Jusqu’au 20 juillet 2025, le FRAC île-de-France présente Berserk & Pyrrhia Art contemporain et art médiéval, en collaboration avec le musée de Cluny. Focus sur l’exposition au Plateau.
// Astrid Vialaron
Chevaliers, sorcières, reliques et dagues : les symboles du Moyen Âge hantent de nouveau notre imaginaire — mais sous des formes inattendues. L’exposition présentée au FRAC, en collaboration avec le Musée de Cluny, propose un dialogue entre l’art contemporain et l’héritage médiéval, non pas pour recréer un passé figé, mais pour explorer comment ces figures nourrissent nos récits actuels.
Dans un monde traversé par l’angoisse, les injustices et l’incertitude, le recours aux mythes anciens agit comme un geste de réinvention. Ce n’est pas tant la réalité historique qui importe que le fantasme qu’elle suscite : un terreau commun entre science-fiction, folklore et romantisme. Le Moyen Âge devient ainsi une matière vivante, réappropriée, pour dire les quêtes intimes ou collectives qui nous traversent.

Parmi les œuvres présentées, Ten Lands de Mélanie Courtinat offre une traversée numérique où l’on explore dix mondes contemplatifs au rythme d’un album ambient composé par Yatoni. Une expérience solitaire, presque méditative, où chaque monde franchi ouvre la voie à une nouvelle piste. Ici, les codes visuels médiévaux se mêlent aux esthétiques du jeu vidéo pour faire surgir une poésie du fragment, du mystère, de la quête sans réponse. Mélanie Courtinat est une artiste et designer française dont le travail explore les frontières entre réel et fiction, en s’appuyant sur les codes du jeu vidéo, de la narration interactive et des univers mythologiques.

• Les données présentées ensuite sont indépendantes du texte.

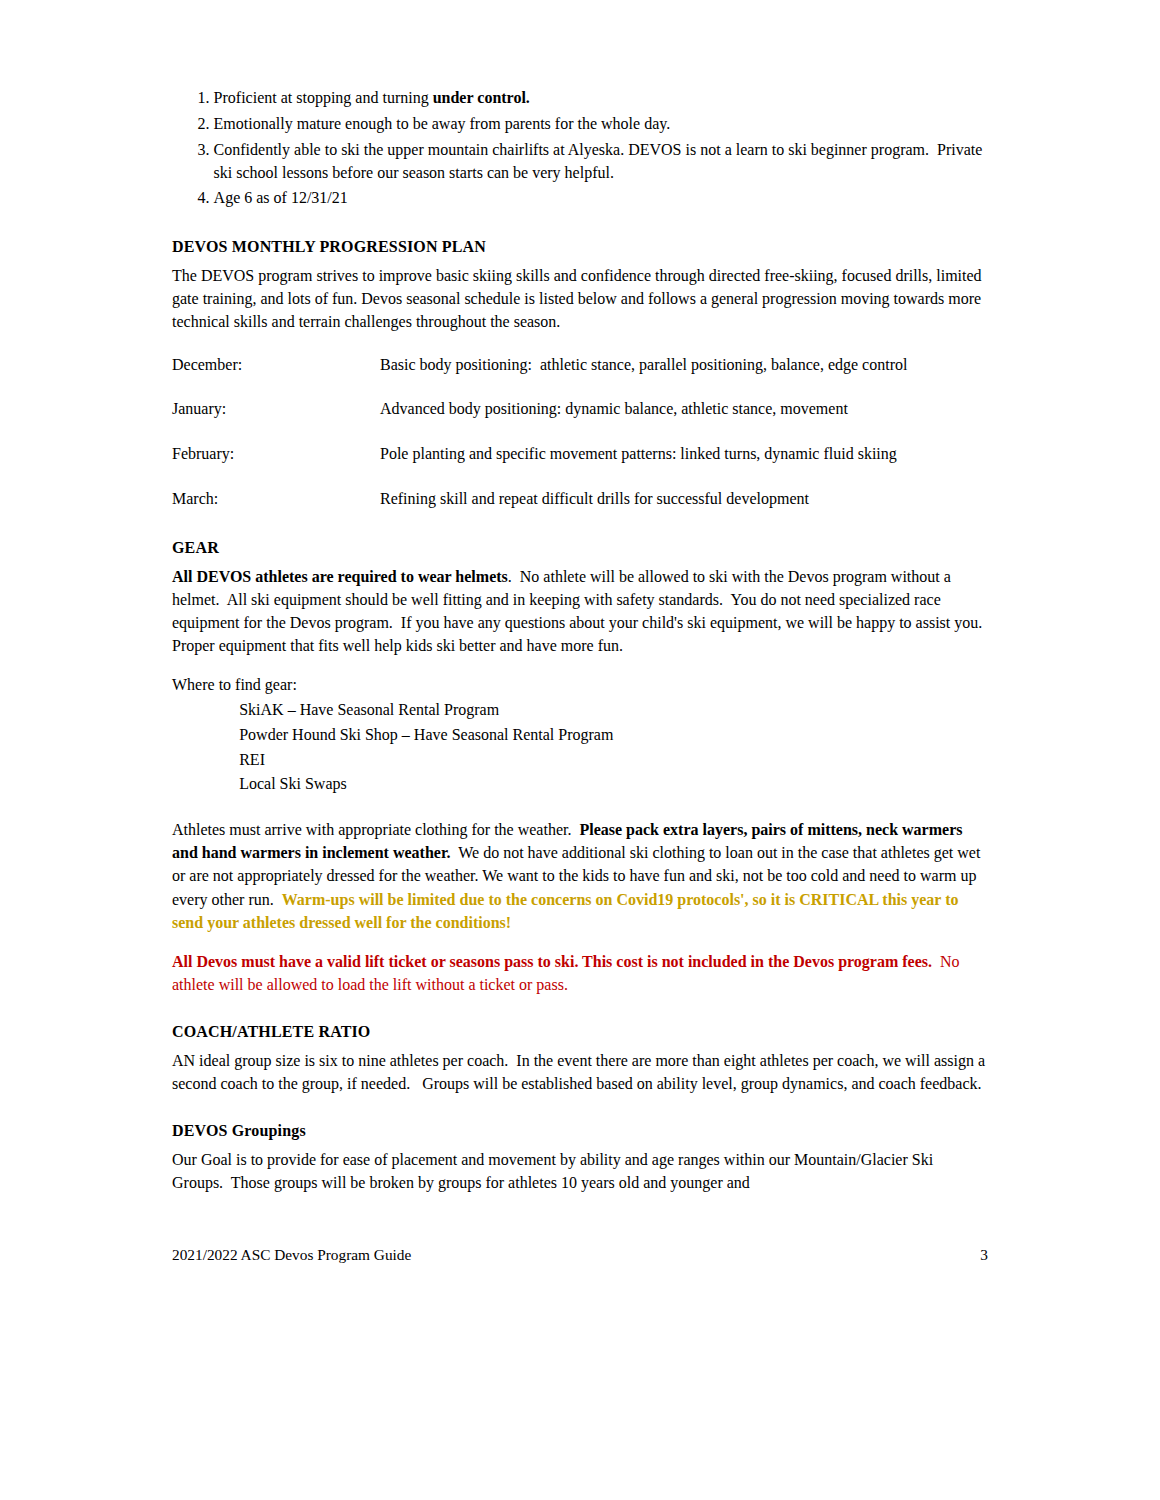Proficient at stopping and turning under control.
Emotionally mature enough to be away from parents for the whole day.
Confidently able to ski the upper mountain chairlifts at Alyeska. DEVOS is not a learn to ski beginner program. Private ski school lessons before our season starts can be very helpful.
Age 6 as of 12/31/21
DEVOS MONTHLY PROGRESSION PLAN
The DEVOS program strives to improve basic skiing skills and confidence through directed free-skiing, focused drills, limited gate training, and lots of fun. Devos seasonal schedule is listed below and follows a general progression moving towards more technical skills and terrain challenges throughout the season.
December:
Basic body positioning: athletic stance, parallel positioning, balance, edge control
January:
Advanced body positioning: dynamic balance, athletic stance, movement
February:
Pole planting and specific movement patterns: linked turns, dynamic fluid skiing
March:
Refining skill and repeat difficult drills for successful development
GEAR
All DEVOS athletes are required to wear helmets. No athlete will be allowed to ski with the Devos program without a helmet. All ski equipment should be well fitting and in keeping with safety standards. You do not need specialized race equipment for the Devos program. If you have any questions about your child's ski equipment, we will be happy to assist you. Proper equipment that fits well help kids ski better and have more fun.
Where to find gear:
SkiAK – Have Seasonal Rental Program
Powder Hound Ski Shop – Have Seasonal Rental Program
REI
Local Ski Swaps
Athletes must arrive with appropriate clothing for the weather. Please pack extra layers, pairs of mittens, neck warmers and hand warmers in inclement weather. We do not have additional ski clothing to loan out in the case that athletes get wet or are not appropriately dressed for the weather. We want to the kids to have fun and ski, not be too cold and need to warm up every other run. Warm-ups will be limited due to the concerns on Covid19 protocols', so it is CRITICAL this year to send your athletes dressed well for the conditions!
All Devos must have a valid lift ticket or seasons pass to ski. This cost is not included in the Devos program fees. No athlete will be allowed to load the lift without a ticket or pass.
COACH/ATHLETE RATIO
AN ideal group size is six to nine athletes per coach. In the event there are more than eight athletes per coach, we will assign a second coach to the group, if needed. Groups will be established based on ability level, group dynamics, and coach feedback.
DEVOS Groupings
Our Goal is to provide for ease of placement and movement by ability and age ranges within our Mountain/Glacier Ski Groups. Those groups will be broken by groups for athletes 10 years old and younger and
2021/2022 ASC Devos Program Guide 3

À travers des environnements immersifs et souvent contemplatifs, elle conçoit des expériences où l’utilisateur devient explorateur, en quête d’un sens caché, d’un monde à ressentir plutôt qu’à conquérir.
Son travail interroge notre rapport aux récits — anciens ou futurs — en mêlant esthétiques numériques, mémoire collective et symboles mythiques, pour créer des espaces sensibles où le virtuel devient territoire d’émotion.
Il y a d’ailleurs dans l’imaginaire médiéval une puissance de projection que notre époque semble redécouvrir : celle des périples, des lieux inconnus, des quêtes aux contours flous. À l’instar des espaces liminaux — ces zones de transition, d’entre-deux, ni tout à fait réelles ni tout à fait fictionnelles — les paysages du Moyen Âge fantasmé nous proposent des seuils à franchir, des passages à éprouver.
Entre ruines, forêts brumeuses, donjons oubliés ou tavernes de fortune, ces lieux suspendus racontent moins un monde ancien qu’un désir contemporain d’échappée, face à la froideur rationnelle et aux lignes nettes du présent. Ce n’est pas tant le retour au passé qui importe, mais l’invention de mondes poreux, où l’on peut se perdre pour mieux se retrouver, comme dans une quête sans fin, profondément intime. Cet imaginaire ancien, profondément symbolique, résonne aujourd’hui avec une époque en perte de repères, en quête de récits plus vastes pour sortir de la froideur du présent.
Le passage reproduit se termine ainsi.